- Your objective
All entries below must be given again word for word.

- Data section
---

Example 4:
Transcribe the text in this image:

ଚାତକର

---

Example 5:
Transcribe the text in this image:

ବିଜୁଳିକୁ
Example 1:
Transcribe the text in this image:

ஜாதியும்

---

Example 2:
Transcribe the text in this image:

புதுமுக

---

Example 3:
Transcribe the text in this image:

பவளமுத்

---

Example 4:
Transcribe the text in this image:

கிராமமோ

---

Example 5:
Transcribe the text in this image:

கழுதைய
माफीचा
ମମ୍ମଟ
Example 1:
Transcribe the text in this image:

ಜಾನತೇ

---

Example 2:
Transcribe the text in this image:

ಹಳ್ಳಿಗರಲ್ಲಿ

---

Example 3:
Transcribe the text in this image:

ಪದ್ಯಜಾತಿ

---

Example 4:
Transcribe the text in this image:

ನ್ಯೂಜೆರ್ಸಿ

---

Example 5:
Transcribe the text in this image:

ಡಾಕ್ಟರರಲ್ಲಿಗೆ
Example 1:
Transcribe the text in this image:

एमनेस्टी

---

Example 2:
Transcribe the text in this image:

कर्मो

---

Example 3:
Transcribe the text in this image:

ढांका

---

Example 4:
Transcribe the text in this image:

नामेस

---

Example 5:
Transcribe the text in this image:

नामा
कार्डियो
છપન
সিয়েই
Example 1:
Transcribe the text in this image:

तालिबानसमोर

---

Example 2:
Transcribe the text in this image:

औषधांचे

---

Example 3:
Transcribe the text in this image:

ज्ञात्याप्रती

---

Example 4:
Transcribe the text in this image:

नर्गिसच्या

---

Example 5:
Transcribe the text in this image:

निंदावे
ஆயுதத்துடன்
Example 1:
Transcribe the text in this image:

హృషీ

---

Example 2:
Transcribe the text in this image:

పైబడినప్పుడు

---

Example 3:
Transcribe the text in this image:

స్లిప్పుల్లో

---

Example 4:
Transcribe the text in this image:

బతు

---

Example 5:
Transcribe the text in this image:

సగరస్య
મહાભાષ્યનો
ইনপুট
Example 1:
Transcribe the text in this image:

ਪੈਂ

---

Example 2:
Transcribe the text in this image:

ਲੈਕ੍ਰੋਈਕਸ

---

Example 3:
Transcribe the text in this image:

- Exercise result
---

Example 4:
Transcribe the text in this image:

ଚାତକର

---

Example 5:
Transcribe the text in this image:

ବିଜୁଳିକୁ
Example 1:
Transcribe the text in this image:

ஜாதியும்

---

Example 2:
Transcribe the text in this image:

புதுமுக

---

Example 3:
Transcribe the text in this image:

பவளமுத்

---

Example 4:
Transcribe the text in this image:

கிராமமோ

---

Example 5:
Transcribe the text in this image:

கழுதைய
माफीचा
ମମ୍ମଟ
Example 1:
Transcribe the text in this image:

ಜಾನತೇ

---

Example 2:
Transcribe the text in this image:

ಹಳ್ಳಿಗರಲ್ಲಿ

---

Example 3:
Transcribe the text in this image:

ಪದ್ಯಜಾತಿ

---

Example 4:
Transcribe the text in this image:

ನ್ಯೂಜೆರ್ಸಿ

---

Example 5:
Transcribe the text in this image:

ಡಾಕ್ಟರರಲ್ಲಿಗೆ
Example 1:
Transcribe the text in this image:

एमनेस्टी

---

Example 2:
Transcribe the text in this image:

कर्मो

---

Example 3:
Transcribe the text in this image:

ढांका

---

Example 4:
Transcribe the text in this image:

नामेस

---

Example 5:
Transcribe the text in this image:

नामा
कार्डियो
છપન
সিয়েই
Example 1:
Transcribe the text in this image:

तालिबानसमोर

---

Example 2:
Transcribe the text in this image:

औषधांचे

---

Example 3:
Transcribe the text in this image:

ज्ञात्याप्रती

---

Example 4:
Transcribe the text in this image:

नर्गिसच्या

---

Example 5:
Transcribe the text in this image:

निंदावे
ஆயுதத்துடன்
Example 1:
Transcribe the text in this image:

హృషీ

---

Example 2:
Transcribe the text in this image:

పైబడినప్పుడు

---

Example 3:
Transcribe the text in this image:

స్లిప్పుల్లో

---

Example 4:
Transcribe the text in this image:

బతు

---

Example 5:
Transcribe the text in this image:

సగరస్య
મહાભાષ્યનો
ইনপুট
Example 1:
Transcribe the text in this image:

ਪੈਂ

---

Example 2:
Transcribe the text in this image:

ਲੈਕ੍ਰੋਈਕਸ

---

Example 3:
Transcribe the text in this image:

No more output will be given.